----- Study material
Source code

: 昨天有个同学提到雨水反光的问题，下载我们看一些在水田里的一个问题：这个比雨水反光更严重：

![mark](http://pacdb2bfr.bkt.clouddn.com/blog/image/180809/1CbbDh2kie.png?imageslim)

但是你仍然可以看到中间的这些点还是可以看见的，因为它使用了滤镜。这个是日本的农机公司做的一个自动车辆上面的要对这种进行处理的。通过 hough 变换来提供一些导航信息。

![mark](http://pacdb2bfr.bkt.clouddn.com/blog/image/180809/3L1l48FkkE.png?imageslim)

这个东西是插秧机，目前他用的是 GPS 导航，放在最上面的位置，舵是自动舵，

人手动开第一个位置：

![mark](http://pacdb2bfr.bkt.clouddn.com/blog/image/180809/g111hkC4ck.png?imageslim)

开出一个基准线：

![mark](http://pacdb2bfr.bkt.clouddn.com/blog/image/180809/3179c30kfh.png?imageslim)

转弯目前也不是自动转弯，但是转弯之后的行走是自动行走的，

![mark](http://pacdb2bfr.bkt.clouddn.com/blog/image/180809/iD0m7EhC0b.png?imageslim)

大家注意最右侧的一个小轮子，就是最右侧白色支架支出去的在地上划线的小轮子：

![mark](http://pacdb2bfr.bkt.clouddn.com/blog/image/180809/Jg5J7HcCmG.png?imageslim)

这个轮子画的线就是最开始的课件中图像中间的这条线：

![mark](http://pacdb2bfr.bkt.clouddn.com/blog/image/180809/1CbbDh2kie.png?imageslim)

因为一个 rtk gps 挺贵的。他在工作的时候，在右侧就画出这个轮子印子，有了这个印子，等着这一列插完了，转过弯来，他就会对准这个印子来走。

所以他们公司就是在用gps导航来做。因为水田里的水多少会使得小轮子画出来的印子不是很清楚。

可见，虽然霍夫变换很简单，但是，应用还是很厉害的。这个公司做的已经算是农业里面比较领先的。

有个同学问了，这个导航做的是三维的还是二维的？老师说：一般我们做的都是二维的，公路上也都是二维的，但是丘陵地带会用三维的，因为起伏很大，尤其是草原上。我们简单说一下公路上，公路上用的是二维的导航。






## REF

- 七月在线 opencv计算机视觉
----------
Assignment: Produce the records once again, exactly as they stand above.

Your solution:
Source code

: 昨天有个同学提到雨水反光的问题，下载我们看一些在水田里的一个问题：这个比雨水反光更严重：

![mark](http://pacdb2bfr.bkt.clouddn.com/blog/image/180809/1CbbDh2kie.png?imageslim)

但是你仍然可以看到中间的这些点还是可以看见的，因为它使用了滤镜。这个是日本的农机公司做的一个自动车辆上面的要对这种进行处理的。通过 hough 变换来提供一些导航信息。

![mark](http://pacdb2bfr.bkt.clouddn.com/blog/image/180809/3L1l48FkkE.png?imageslim)

这个东西是插秧机，目前他用的是 GPS 导航，放在最上面的位置，舵是自动舵，

人手动开第一个位置：

![mark](http://pacdb2bfr.bkt.clouddn.com/blog/image/180809/g111hkC4ck.png?imageslim)

开出一个基准线：

![mark](http://pacdb2bfr.bkt.clouddn.com/blog/image/180809/3179c30kfh.png?imageslim)

转弯目前也不是自动转弯，但是转弯之后的行走是自动行走的，

![mark](http://pacdb2bfr.bkt.clouddn.com/blog/image/180809/iD0m7EhC0b.png?imageslim)

大家注意最右侧的一个小轮子，就是最右侧白色支架支出去的在地上划线的小轮子：

![mark](http://pacdb2bfr.bkt.clouddn.com/blog/image/180809/Jg5J7HcCmG.png?imageslim)

这个轮子画的线就是最开始的课件中图像中间的这条线：

![mark](http://pacdb2bfr.bkt.clouddn.com/blog/image/180809/1CbbDh2kie.png?imageslim)

因为一个 rtk gps 挺贵的。他在工作的时候，在右侧就画出这个轮子印子，有了这个印子，等着这一列插完了，转过弯来，他就会对准这个印子来走。

所以他们公司就是在用gps导航来做。因为水田里的水多少会使得小轮子画出来的印子不是很清楚。

可见，虽然霍夫变换很简单，但是，应用还是很厉害的。这个公司做的已经算是农业里面比较领先的。

有个同学问了，这个导航做的是三维的还是二维的？老师说：一般我们做的都是二维的，公路上也都是二维的，但是丘陵地带会用三维的，因为起伏很大，尤其是草原上。我们简单说一下公路上，公路上用的是二维的导航。






## REF

- 七月在线 opencv计算机视觉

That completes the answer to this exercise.